Sunday, May 17, 2009

A Pearly Excursion


The day’s events took me to Mikimoto in Costa Mesa.

In between sips of champagne and nibbles of tea sandwiches, I learned about the classification and making of pearls. They are formed slowly over time after a foreign object gets lodged inside the oyster or other mollusk having two shells. As a natural defense, the foreign object becomes a nucleus that is surrounded by layers of a protective coating, called a nacre. This sums up the formation of a pearl, which takes 6 months to 3 years in the making.

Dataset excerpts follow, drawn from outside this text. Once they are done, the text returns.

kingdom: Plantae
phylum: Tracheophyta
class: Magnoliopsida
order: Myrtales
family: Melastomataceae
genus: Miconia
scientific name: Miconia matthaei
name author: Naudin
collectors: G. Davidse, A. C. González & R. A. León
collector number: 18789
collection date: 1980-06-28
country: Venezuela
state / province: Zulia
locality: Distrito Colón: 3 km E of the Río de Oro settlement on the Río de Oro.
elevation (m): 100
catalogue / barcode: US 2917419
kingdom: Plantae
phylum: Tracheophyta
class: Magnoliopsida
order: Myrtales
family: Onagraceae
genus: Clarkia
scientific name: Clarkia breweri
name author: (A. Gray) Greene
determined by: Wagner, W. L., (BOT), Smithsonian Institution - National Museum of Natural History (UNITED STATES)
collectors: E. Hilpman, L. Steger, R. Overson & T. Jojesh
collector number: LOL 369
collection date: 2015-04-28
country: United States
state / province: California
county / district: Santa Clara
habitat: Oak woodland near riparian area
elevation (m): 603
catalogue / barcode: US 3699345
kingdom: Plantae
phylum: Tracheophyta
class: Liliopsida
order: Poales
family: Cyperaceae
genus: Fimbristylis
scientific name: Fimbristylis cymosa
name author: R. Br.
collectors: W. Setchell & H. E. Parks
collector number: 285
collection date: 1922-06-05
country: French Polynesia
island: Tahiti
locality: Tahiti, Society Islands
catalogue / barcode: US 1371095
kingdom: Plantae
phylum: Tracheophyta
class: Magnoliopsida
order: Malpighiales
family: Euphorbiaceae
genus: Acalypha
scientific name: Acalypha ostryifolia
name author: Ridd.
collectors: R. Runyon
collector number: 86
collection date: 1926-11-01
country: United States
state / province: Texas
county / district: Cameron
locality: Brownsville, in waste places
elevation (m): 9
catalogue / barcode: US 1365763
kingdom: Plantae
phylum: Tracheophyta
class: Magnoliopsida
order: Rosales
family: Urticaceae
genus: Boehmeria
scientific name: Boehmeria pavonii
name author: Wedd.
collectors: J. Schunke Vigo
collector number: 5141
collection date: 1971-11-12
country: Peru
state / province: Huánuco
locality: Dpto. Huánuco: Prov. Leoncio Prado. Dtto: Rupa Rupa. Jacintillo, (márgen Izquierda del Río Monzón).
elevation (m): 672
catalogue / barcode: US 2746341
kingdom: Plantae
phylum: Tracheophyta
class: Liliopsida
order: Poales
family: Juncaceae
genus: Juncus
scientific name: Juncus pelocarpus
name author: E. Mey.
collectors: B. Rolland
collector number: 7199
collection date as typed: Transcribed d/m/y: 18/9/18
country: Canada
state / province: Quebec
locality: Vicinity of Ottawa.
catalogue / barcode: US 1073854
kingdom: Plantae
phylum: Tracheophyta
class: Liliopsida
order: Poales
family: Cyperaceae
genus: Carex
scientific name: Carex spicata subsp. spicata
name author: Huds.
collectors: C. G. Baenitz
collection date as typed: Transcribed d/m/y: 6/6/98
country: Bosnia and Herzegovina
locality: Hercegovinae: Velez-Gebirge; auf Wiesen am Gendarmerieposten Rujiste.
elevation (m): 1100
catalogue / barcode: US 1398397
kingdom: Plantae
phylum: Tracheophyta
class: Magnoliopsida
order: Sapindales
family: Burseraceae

Mikimoto says that it only selects 3-5% of pearls harvested for its collections. In terms of size, pearls typically range from 3.5 mm to 14 mm. Although it is extremely rare to find pearls over 10mm in diameter, I saw many large pearls at Mikimoto, with one being identified as being over 20 mm. There are also sustainability issues surrounding pearls, with some species of mollusks being placed on the endangered species list due to environmental issues and overfarming.

Pearls come in a wide spectrum of colors from cream, to pink, gold, champagne to black, with white and pink rose rising in high demand for flattering the widest range of skin tones.
The different colors originate from different species and reflect the environments that the pearls originate from. The colour of the pearl tends to mirror the mollusk’s inner shell. They are cultivated in Australia, China, and Japan, to name a few. Gray pearls which range from having a greenish luster to varying shades of grey are often known as the South Sea variety. Other common areas of cultivation span from Tahiti, Philippines, Indonesia, to China. Pearls can also be dyed into different colors as is more common with the freshwater variety.

My trip was highlighted by an exquisite, show-stopping necklace combining large South Sea pearls, diamonds, and dark gemstones. Tres magnifique!